Can you get quiet and hear the voice inside you that knows what you need to heal from a breakup?
At one of my lowest points after my marriage broke up, I could not see a way forward. I was exhausted with emotion, drained from overthinking and part of me still hoped my husband would come to his senses and return to our family.
I spent a long time obsessing about the “what ifs” or whether there was a way we could get our life back on track.
Then came the day that I was utterly sick of how I was feeling. I realised logically that there was no going back, yet I STILL couldn’t let go of him emotionally. I was obsessed with what he was doing, why he treated me so badly, was there any possibility things could be different.
I knew that I needed to think another way but I didn’t know how.
So in a moment of desperation, I called on something bigger than myself. Although I’m not religious, I can only describe what I did as praying. Sitting quietly sat on my sofa, I asked out loud “WHAT DO I NEED TO DO TO GET THROUGH THIS?” and the answer came in immediately and clearly like a voice in my head.
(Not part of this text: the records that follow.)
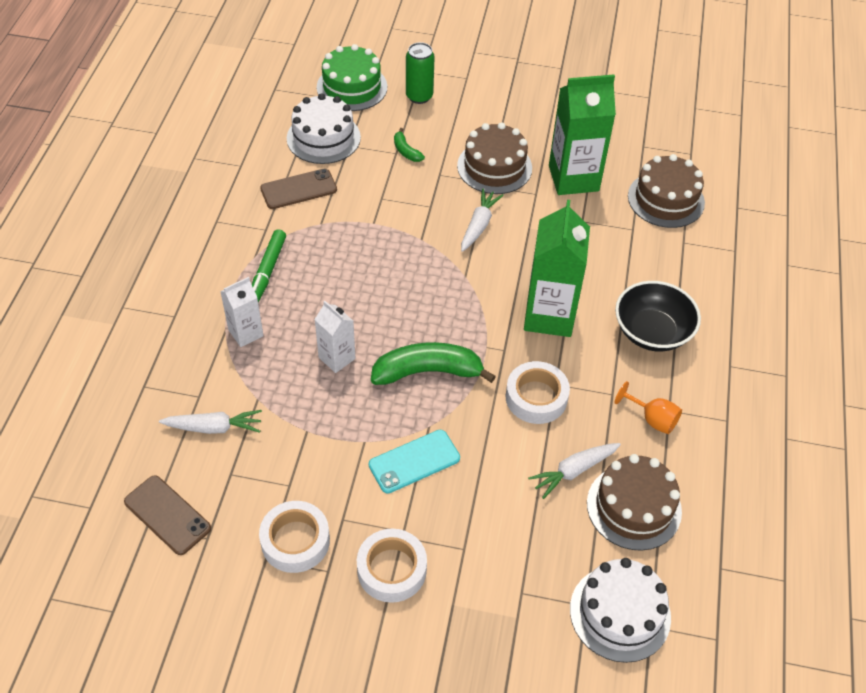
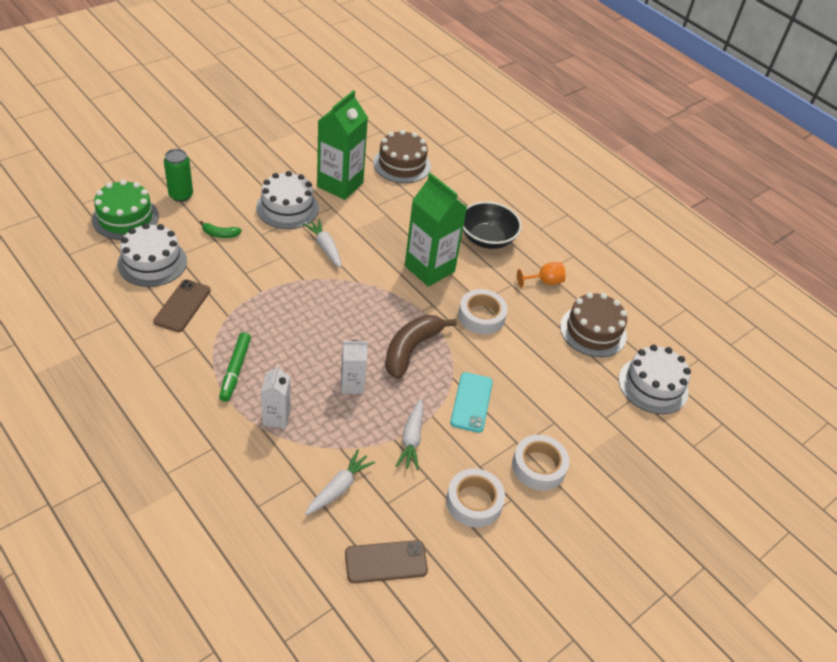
camera: 55 degrees left, 5 degrees down
(267, 271) = (235, 370): green marker -> green marker turned 45 degrees clockwise
(428, 371) = (411, 349): green banana -> brown banana
(494, 167) = (287, 208): brown cake -> white cake
(573, 471) = (547, 338): white carrot -> white carrot (411, 439)

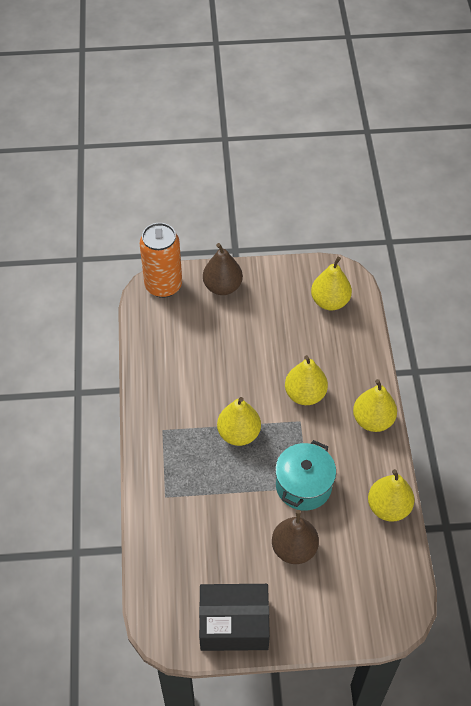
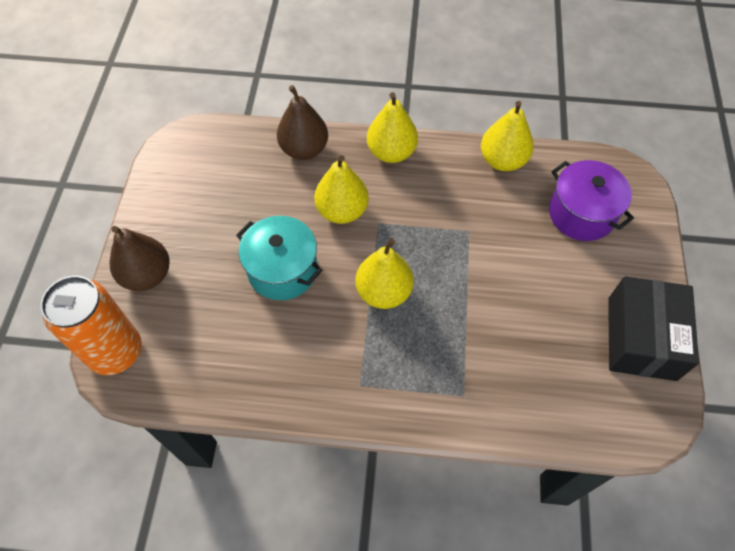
camera: 80 degrees left, 5 degrees up
(294, 549) = (547, 259): brown pear -> brown pear (304, 149)
(303, 486) = (467, 235): turquoise pot -> turquoise pot (282, 270)
(330, 301) = (214, 161): yellow pear -> none
(346, 575) = (581, 214): none -> purple pot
It simply said “Save Yourself”.
Nothing more than that, but it was the answer I needed (even though I didn’t particularly like it). It was time to stop obsessing about my ex and why he did what he did. I had to stop hoping there might be hope for us. I had to stop thinking of “our” future and start believing in “my” future.
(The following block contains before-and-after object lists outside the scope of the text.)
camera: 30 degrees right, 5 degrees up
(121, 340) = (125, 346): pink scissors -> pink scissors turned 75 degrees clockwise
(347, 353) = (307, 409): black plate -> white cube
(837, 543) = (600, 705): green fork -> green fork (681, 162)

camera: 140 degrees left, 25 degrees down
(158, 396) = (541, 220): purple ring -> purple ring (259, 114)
The same message will keep showing up
Then, a couple of nights later I had the most vivid dream, which has stayed with me for years. I dreamed I was lying in bed with my ex-husband and I sensed that there was impending danger – I don’t know exactly what, but it was palpable.
As I became more aware of it, I tried to wake him up. I called his name over and over, I shook him but he was in a deep,deep sleep. I realised that I couldn’t help him, I could see what was happening and had to get away, but I couldn’t take him with me. The same message was unspoken but there again in that dream: “Save Yourself”.
My “Save Yourself” realisation did not instantly erase my grief and pain; of course not. I still had so much work to do to let go of my marriage, but I trusted that the message was the truth. I recognised that choosing to invest my time and energy into my future was the only way to lift my deep despair.
Trust that voice
The whole way through the healing process, whenever things got really tough I would recall that voice. (Was it my own voice? My guardian angel? Who knows?) telling me very clearly what I needed to do to proceed. “Save Yourself” was the driving force to focus on myself, love myself and create a better life for myself.
I’m so grateful for that message, but I could only hear it because I got quiet and asked what I needed to do. When you are immersed in the noise and mind-chatter of grief, it is really hard to access that wisdom that lives deep inside and knows what you need.
Can you sit in silence right now and just ask for what you need to do next. You might even want to just ask the question “How do I heal from a breakup?” The answer may be challenging, may push you out of your comfort zone or may not be what you want to hear. But pay attention, because it will be guiding you towards what is best for you.